Class struggle occurs within the larger and more established mass popular movements. In Ecuador, for instance, many of the Indians who are leaders integrated into electoral politics and part of the center-left regimes are local traders, transport owners and recipients of funds from overseas NGO’s. They profit as intermediaries and see themselves as part of the upwardly mobile middle class. When I asked one such indigenous leader about bi-lingual education, he told me that it was for “poor people”, he sent his children to Spanish language schools, because “that is the way to achieve success in life”. The growing class differentiation within “Indian communities” shatters the image of identity ideologues who reject class analysis in favor of imputing cultural attributes to entire ethnic groups. The centrality of socio-economic divisions within ethnic groups have pronounced political consequences - the transformation of movements into reformist electoralist parties.
The reformist electoralist approach is illustrated by the Workers Party in Brazil, which refused to support the anti-ALCA referendum, to secure electoral alliances with right-wing neo-liberal parties. During the World Social Forum in Porto Allegre, Lula chose to participate in the WSF and the Davos Meeting organized by the world’s financial and business oligarchies. While over 52 million Brazilians voted for Lula with the expectations of social changes, Lula selected his strategic economic team from neo-liberal notables without consulting the mass movements or even the Workers Party. In Brazil electoral politics dominated the mass movements ( as was evident during the electoral campaign when the Workers Party demanded the movements suspend all struggles that might “alienate” rightwing oligarchs ).

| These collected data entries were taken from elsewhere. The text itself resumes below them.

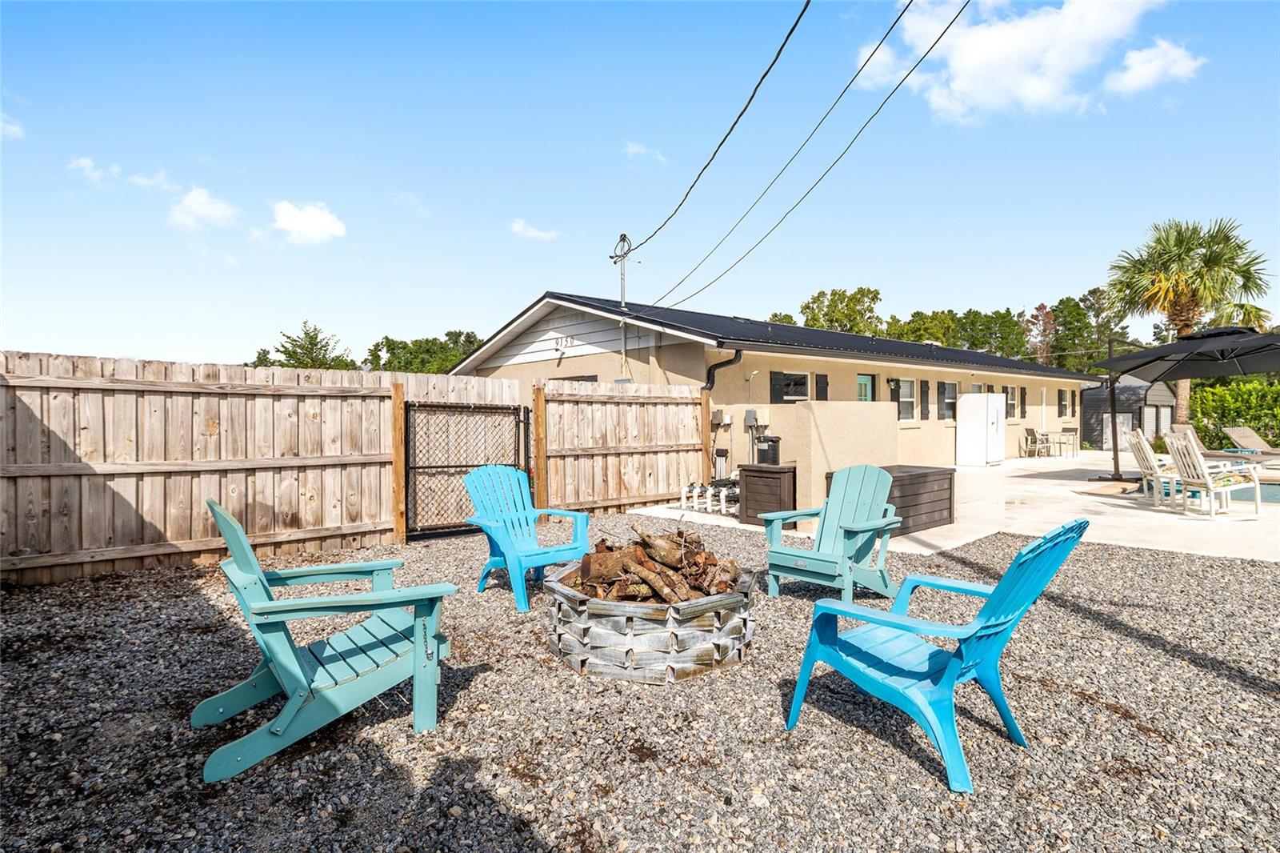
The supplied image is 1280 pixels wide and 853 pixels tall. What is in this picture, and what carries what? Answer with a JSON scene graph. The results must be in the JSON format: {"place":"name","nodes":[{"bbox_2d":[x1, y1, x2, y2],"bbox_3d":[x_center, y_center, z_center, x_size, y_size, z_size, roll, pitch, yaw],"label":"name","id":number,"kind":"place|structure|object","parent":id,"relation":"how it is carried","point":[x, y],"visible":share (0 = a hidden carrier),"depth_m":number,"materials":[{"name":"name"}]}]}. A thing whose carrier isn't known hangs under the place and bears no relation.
{"place":"outdoors","nodes":[
{"label":"outdoors","id":0,"kind":"place"},
{"bbox_2d":[0,112,25,138],"label":"cloud","id":1,"kind":"structure","parent":0,"point":[14,130],"materials":[{"name":"white"}]},
{"bbox_2d":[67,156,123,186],"label":"cloud","id":2,"kind":"structure","parent":0,"point":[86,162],"materials":[{"name":"white"}]},
{"bbox_2d":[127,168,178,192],"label":"cloud","id":3,"kind":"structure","parent":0,"point":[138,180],"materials":[{"name":"white"}]},
{"bbox_2d":[167,186,237,230],"label":"cloud","id":4,"kind":"structure","parent":0,"point":[189,207],"materials":[{"name":"white"}]},
{"bbox_2d":[268,200,347,245],"label":"cloud","id":5,"kind":"structure","parent":0,"point":[294,222],"materials":[{"name":"white"}]},
{"bbox_2d":[508,218,559,240],"label":"cloud","id":6,"kind":"structure","parent":0,"point":[519,225],"materials":[{"name":"white"}]},
{"bbox_2d":[0,516,1279,852],"label":"gravel ground","id":7,"kind":"structure","parent":0,"point":[1115,555],"materials":[{"name":"grey gravel"}]},
{"bbox_2d":[198,498,458,780],"bbox_3d":[-1.379,0.823,2.986,0.943,0.960,0.854,-1,1,-29],"label":"adirondack chair","id":8,"kind":"object","parent":7,"relation":"on","point":[302,674],"visible":0.99,"depth_m":2.79,"materials":[{"name":"teal plastic"}]},
{"bbox_2d":[0,353,715,586],"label":"wooden fence","id":9,"kind":"object","parent":7,"relation":"on","point":[222,421],"visible":0.88,"depth_m":6.31,"materials":[{"name":"brown wood"}]},
{"bbox_2d":[402,398,529,539],"bbox_3d":[-1.935,0.453,7.684,1.630,1.536,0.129,-1,1,-42],"label":"gate","id":10,"kind":"structure","parent":9,"relation":"attached to","point":[514,409],"depth_m":7.56,"materials":[{"name":"black metal"}]},
{"bbox_2d":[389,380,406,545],"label":"wooden post","id":11,"kind":"object","parent":7,"relation":"on","point":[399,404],"visible":0.9,"depth_m":7.11,"materials":[{"name":"brown wood"}]},
{"bbox_2d":[464,463,595,612],"bbox_3d":[-0.867,0.801,5.175,0.774,0.962,0.928,-1,1,-42],"label":"adirondack chair","id":12,"kind":"object","parent":7,"relation":"on","point":[519,476],"visible":0.96,"depth_m":5.22,"materials":[{"name":"plastic"}]},
{"bbox_2d":[544,561,755,682],"bbox_3d":[0.065,1.098,4.081,1.252,0.401,1.245,-1,1,-42],"label":"fire pit","id":13,"kind":"object","parent":7,"relation":"on","point":[694,635],"visible":0.78,"depth_m":3.45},
{"bbox_2d":[560,525,743,604],"bbox_3d":[0.048,0.828,4.074,1.046,0.425,1.052,-1,1,-42],"label":"firewood pile","id":14,"kind":"object","parent":13,"relation":"in","point":[650,570],"visible":0.8,"depth_m":3.88,"materials":[{"name":"brown wood"}]},
{"bbox_2d":[760,463,899,603],"bbox_3d":[1.445,0.779,5.027,0.932,0.936,0.806,-1,1,-42],"label":"adirondack chair","id":15,"kind":"object","parent":7,"relation":"on","point":[850,528],"visible":0.97,"depth_m":5.06,"materials":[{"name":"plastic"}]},
{"bbox_2d":[783,517,1086,793],"bbox_3d":[1.179,0.821,2.793,0.730,0.925,0.943,-1,1,-42],"label":"adirondack chair","id":16,"kind":"object","parent":7,"relation":"on","point":[998,595],"visible":0.99,"depth_m":2.65,"materials":[{"name":"plastic"}]},
{"bbox_2d":[0,0,1279,371],"label":"sky","id":17,"kind":"structure","parent":0,"point":[938,292],"materials":[{"name":"blue"}]},
{"bbox_2d":[624,141,668,162],"label":"cloud","id":18,"kind":"structure","parent":0,"point":[630,150],"materials":[{"name":"white"}]},
{"bbox_2d":[446,288,1096,470],"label":"house","id":19,"kind":"structure","parent":0,"point":[579,362],"depth_m":13.75,"materials":[{"name":"paint"}]},
{"bbox_2d":[552,333,575,349],"bbox_3d":[-1.461,-1.590,12.843,0.082,0.244,0.556,-1,1,-42],"label":"house number","id":20,"kind":"object","parent":19,"relation":"attached to","point":[567,339],"visible":0.96,"depth_m":12.83,"materials":[{"name":"black metal"}]},
{"bbox_2d":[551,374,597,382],"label":"window","id":21,"kind":"structure","parent":19,"relation":"in","point":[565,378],"depth_m":12.74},
{"bbox_2d":[611,231,634,379],"bbox_3d":[-0.322,-2.080,12.825,0.425,3.033,0.473,-1,1,-42],"label":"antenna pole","id":22,"kind":"object","parent":19,"relation":"attached to","point":[622,279],"visible":0.85,"depth_m":12.80,"materials":[{"name":"metal"}]},
{"bbox_2d":[614,0,810,262],"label":"power line","id":23,"kind":"object","parent":22,"relation":"attached to","point":[762,78],"visible":0.95,"depth_m":8.93,"materials":[{"name":"black plastic"}]},
{"bbox_2d":[640,0,960,302],"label":"power line","id":24,"kind":"object","parent":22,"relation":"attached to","point":[920,61],"visible":0.96,"depth_m":9.05,"materials":[{"name":"plastic"}]},
{"bbox_2d":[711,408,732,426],"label":"electric meter","id":25,"kind":"object","parent":19,"relation":"attached to","point":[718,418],"visible":0.92,"depth_m":11.36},
{"bbox_2d":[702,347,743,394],"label":"downspout","id":26,"kind":"object","parent":19,"relation":"attached to","point":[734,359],"visible":0.66,"depth_m":11.17,"materials":[{"name":"black metal"}]},
{"bbox_2d":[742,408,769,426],"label":"electrical box","id":27,"kind":"object","parent":19,"relation":"attached to","point":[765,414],"visible":0.94,"depth_m":11.24,"materials":[{"name":"grey metal"}]},
{"bbox_2d":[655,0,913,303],"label":"power line","id":28,"kind":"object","parent":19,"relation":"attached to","point":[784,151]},
{"bbox_2d":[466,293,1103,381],"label":"roof","id":29,"kind":"structure","parent":19,"relation":"on","point":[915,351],"depth_m":14.43,"materials":[{"name":"metal"}]},
{"bbox_2d":[769,371,809,402],"bbox_3d":[2.738,-0.648,12.285,1.012,0.803,0.155,-1,1,-42],"label":"window","id":30,"kind":"structure","parent":19,"relation":"in","point":[790,382],"depth_m":12.24,"materials":[{"name":"black glass"}]},
{"bbox_2d":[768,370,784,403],"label":"shutter","id":31,"kind":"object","parent":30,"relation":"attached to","point":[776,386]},
{"bbox_2d":[814,372,828,400],"bbox_3d":[3.532,-0.632,13.203,0.478,0.828,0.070,-1,1,-42],"label":"shutter","id":32,"kind":"object","parent":19,"relation":"attached to","point":[820,382],"visible":0.51,"depth_m":13.16,"materials":[{"name":"black wood"}]},
{"bbox_2d":[856,372,875,401],"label":"door","id":33,"kind":"structure","parent":19,"relation":"in","point":[862,382],"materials":[{"name":"glass"}]},
{"bbox_2d":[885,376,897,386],"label":"wall lamp","id":34,"kind":"object","parent":19,"relation":"attached to","point":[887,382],"visible":0.96,"depth_m":14.99,"materials":[{"name":"black"}]},
{"bbox_2d":[893,377,915,421],"bbox_3d":[5.844,-0.594,15.087,1.026,1.139,0.139,-1,1,-42],"label":"window","id":35,"kind":"structure","parent":19,"relation":"in","point":[908,398],"depth_m":15.23,"materials":[{"name":"white glass"}]},
{"bbox_2d":[918,379,930,419],"bbox_3d":[6.534,-0.581,15.542,0.425,0.973,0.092,-1,1,-42],"label":"shutter","id":36,"kind":"object","parent":19,"relation":"attached to","point":[925,391],"visible":0.96,"depth_m":15.47,"materials":[{"name":"wood"}]},
{"bbox_2d":[938,381,957,420],"bbox_3d":[7.549,-0.615,16.610,0.911,1.085,0.133,-1,1,-42],"label":"window","id":37,"kind":"structure","parent":19,"relation":"in","point":[948,401],"depth_m":16.59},
{"bbox_2d":[1004,385,1017,419],"bbox_3d":[10.439,-0.653,19.156,0.994,1.078,0.138,-1,1,-42],"label":"window","id":38,"kind":"structure","parent":19,"relation":"in","point":[1010,391],"depth_m":19.34,"materials":[{"name":"glass"}]},
{"bbox_2d":[1019,386,1027,416],"bbox_3d":[10.992,-0.657,19.448,0.427,0.959,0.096,-1,1,-42],"label":"shutter","id":39,"kind":"object","parent":19,"relation":"attached to","point":[1023,401],"visible":0.9,"depth_m":19.36,"materials":[{"name":"wood"}]},
{"bbox_2d":[1058,388,1068,417],"bbox_3d":[14.023,-0.723,22.504,0.825,1.024,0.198,-1,1,-42],"label":"window","id":40,"kind":"structure","parent":19,"relation":"in","point":[1063,404],"depth_m":22.52,"materials":[{"name":"glass"}]},
{"bbox_2d":[768,399,899,518],"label":"low wall","id":41,"kind":"structure","parent":0,"point":[813,466],"depth_m":8.27,"materials":[{"name":"beige paint"}]},
{"bbox_2d":[619,450,1279,562],"label":"concrete patio","id":42,"kind":"structure","parent":0,"point":[1103,518],"materials":[{"name":"concrete"}]},
{"bbox_2d":[678,480,739,514],"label":"pipes","id":43,"kind":"object","parent":42,"relation":"on","point":[722,498],"visible":0.7,"depth_m":9.25,"materials":[{"name":"white plastic"}]},
{"bbox_2d":[712,448,728,481],"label":"pipes","id":44,"kind":"object","parent":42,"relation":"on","point":[720,456],"visible":0.8,"depth_m":10.80,"materials":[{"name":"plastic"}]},
{"bbox_2d":[736,462,796,525],"bbox_3d":[1.679,0.836,8.313,0.789,0.686,0.671,-1,1,-42],"label":"storage box","id":45,"kind":"object","parent":42,"relation":"on","point":[775,468],"visible":0.68,"depth_m":8.00,"materials":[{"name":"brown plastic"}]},
{"bbox_2d":[753,433,781,464],"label":"pool filter","id":46,"kind":"object","parent":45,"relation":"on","point":[772,441],"visible":0.81,"depth_m":8.45,"materials":[{"name":"black"}]},
{"bbox_2d":[830,464,957,536],"bbox_3d":[2.936,0.864,7.913,1.367,0.644,0.856,-1,1,-42],"label":"storage box","id":47,"kind":"object","parent":42,"relation":"on","point":[938,510],"visible":0.53,"depth_m":7.65,"materials":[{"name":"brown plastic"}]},
{"bbox_2d":[956,392,1006,466],"bbox_3d":[8.452,0.118,16.839,1.057,1.747,0.891,-1,1,-42],"label":"refrigerator","id":48,"kind":"object","parent":42,"relation":"on","point":[1000,398],"visible":0.99,"depth_m":16.44,"materials":[{"name":"white"}]},
{"bbox_2d":[1020,427,1045,457],"bbox_3d":[11.590,0.521,19.852,0.537,0.927,0.539,-1,1,-29],"label":"patio chair","id":49,"kind":"object","parent":42,"relation":"on","point":[1033,434],"visible":0.94,"depth_m":19.91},
{"bbox_2d":[1032,428,1075,457],"bbox_3d":[12.329,0.546,20.121,0.791,0.807,0.848,-1,1,-42],"label":"patio table","id":50,"kind":"object","parent":42,"relation":"on","point":[1043,434],"visible":0.88,"depth_m":20.00,"materials":[{"name":"white"}]},
{"bbox_2d":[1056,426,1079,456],"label":"patio chair","id":51,"kind":"object","parent":42,"relation":"on","point":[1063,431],"visible":0.93,"depth_m":20.15,"materials":[{"name":"metal"}]},
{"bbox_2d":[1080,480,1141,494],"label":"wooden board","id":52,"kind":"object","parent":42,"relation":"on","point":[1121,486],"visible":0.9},
{"bbox_2d":[1125,430,1187,506],"bbox_3d":[7.655,0.607,9.836,0.857,1.053,0.702,0,1,23],"label":"chair","id":53,"kind":"object","parent":42,"relation":"on","point":[1146,448],"visible":0.76,"depth_m":9.82,"materials":[{"name":"white wood"}]},
{"bbox_2d":[1097,325,1279,483],"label":"patio umbrella","id":54,"kind":"object","parent":42,"relation":"on","point":[1266,337],"visible":0.99,"depth_m":10.66,"materials":[{"name":"black fabric"}]},
{"bbox_2d":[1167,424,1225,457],"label":"lounge chair","id":55,"kind":"object","parent":42,"relation":"on","point":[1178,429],"visible":0.36,"depth_m":14.52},
{"bbox_2d":[1130,477,1275,503],"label":"swimming pool","id":56,"kind":"structure","parent":42,"relation":"in","point":[1266,490],"depth_m":10.36,"materials":[{"name":"liquid"}]},
{"bbox_2d":[1166,430,1265,518],"bbox_3d":[7.514,0.628,8.896,0.863,1.101,0.666,0,1,-5],"label":"white chair","id":57,"kind":"object","parent":42,"relation":"on","point":[1203,481],"visible":0.98,"depth_m":8.79,"materials":[{"name":"white wood"}]},
{"bbox_2d":[1220,426,1279,458],"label":"lounge chair","id":58,"kind":"object","parent":42,"relation":"on","point":[1246,434],"visible":0.96,"depth_m":15.68,"materials":[{"name":"beige fabric"}]},
{"bbox_2d":[856,0,1191,122],"label":"cloud","id":59,"kind":"structure","parent":0,"point":[968,48],"materials":[{"name":"white"}]},
{"bbox_2d":[1081,376,1179,449],"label":"shed","id":60,"kind":"structure","parent":0,"point":[1143,386],"depth_m":24.42,"materials":[{"name":"grey"}]},
{"bbox_2d":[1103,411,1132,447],"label":"shed door","id":61,"kind":"structure","parent":60,"relation":"in","point":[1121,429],"depth_m":23.68,"materials":[{"name":"white"}]},
{"bbox_2d":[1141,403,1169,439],"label":"shed door","id":62,"kind":"structure","parent":60,"relation":"in","point":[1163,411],"depth_m":23.17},
{"bbox_2d":[1105,39,1205,93],"label":"cloud","id":63,"kind":"structure","parent":0,"point":[1141,73],"materials":[{"name":"white"}]},
{"label":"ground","id":64,"kind":"structure","parent":0},
{"bbox_2d":[246,322,357,369],"bbox_3d":[-16.496,-2.048,33.682,5.290,6.197,5.099,0,1,20],"label":"tree","id":65,"kind":"object","parent":64,"relation":"on","point":[306,334],"visible":0.42,"depth_m":33.04,"materials":[{"name":"green plant"}]},
{"bbox_2d":[364,330,483,373],"label":"tree","id":66,"kind":"object","parent":64,"relation":"on","point":[394,349],"visible":0.43,"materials":[{"name":"green plant"}]},
{"bbox_2d":[531,383,547,509],"bbox_3d":[-1.229,0.383,8.247,0.121,1.731,0.135,-1,1,-42],"label":"wooden post","id":67,"kind":"object","parent":64,"relation":"on","point":[539,456],"visible":0.78,"depth_m":8.20,"materials":[{"name":"brown wood"}]},
{"bbox_2d":[799,286,881,334],"label":"tree","id":68,"kind":"object","parent":64,"relation":"on","point":[805,306],"visible":0.57,"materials":[{"name":"green plant"}]},
{"bbox_2d":[891,309,956,345],"label":"tree","id":69,"kind":"object","parent":64,"relation":"on","point":[922,324],"visible":0.45,"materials":[{"name":"green plant"}]},
{"bbox_2d":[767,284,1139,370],"label":"tree line","id":70,"kind":"object","parent":64,"relation":"on","point":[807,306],"visible":0.35,"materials":[{"name":"green plant"}]},
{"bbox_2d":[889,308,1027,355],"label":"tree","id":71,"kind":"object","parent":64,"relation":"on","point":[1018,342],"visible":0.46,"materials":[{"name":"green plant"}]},
{"bbox_2d":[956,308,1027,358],"label":"tree","id":72,"kind":"object","parent":64,"relation":"on","point":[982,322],"visible":0.6,"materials":[{"name":"green plant"}]},
{"bbox_2d":[1024,303,1057,364],"label":"tree","id":73,"kind":"object","parent":64,"relation":"on","point":[1043,306],"visible":0.64,"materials":[{"name":"plant"}]},
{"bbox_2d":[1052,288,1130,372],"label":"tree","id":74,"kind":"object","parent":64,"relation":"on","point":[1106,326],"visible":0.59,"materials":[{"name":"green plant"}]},
{"bbox_2d":[1103,215,1273,427],"bbox_3d":[17.514,-2.976,21.799,4.603,7.475,4.503,-1,1,-42],"label":"palm tree","id":75,"kind":"object","parent":64,"relation":"on","point":[1163,277],"visible":0.89,"depth_m":21.20,"materials":[{"name":"plant"}]},
{"bbox_2d":[1187,376,1279,446],"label":"hedge","id":76,"kind":"object","parent":64,"relation":"on","point":[1216,394],"visible":0.66,"depth_m":19.27,"materials":[{"name":"green plant"}]}
]}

The tension between electoral parties and mass movements is reflected in the polarization of the intellectuals. For those intellectuals who are organically linked to the electoral parties, their ideological views and values embrace the politics of short- term accommodation to power and the perquisites of public office. Those intellectuals who are linked to the movements retain a realistic and autonomous position in relation to the rightward moving center-left regimes and affirm the perspective of building an alternative anti-imperialist and transformative project.
While the center-left intellectuals value power, prestige and media approval, the movement intellectuals value organizing the exploited, critical thinking and political independence.
Today throughout Latin and North American and the rest of the world, these debates and choices confront the left intellectuals: to be part of the imperial system and its regional blocs, or to be part of the global and local class-based mass movements seeking to overthrow the system. It is the choice between those who support negotiating with ALCA and those who reject ALCA, between those who support the existing power structure (in the name of governing for “all” the people) and those who act for the exploited people. In the anti-war movement there are those who oppose the U.S. imperialist war and those who oppose it only because the UN Security Council does not approve it.
These cultural wars - the ideological debates - are not merely the reflection of economic interests, they also produce the power blocs - parties and movements which will decide the questions of imperialist wars or peace, re-colonization or vibrant independent states responsive to the impoverished classes.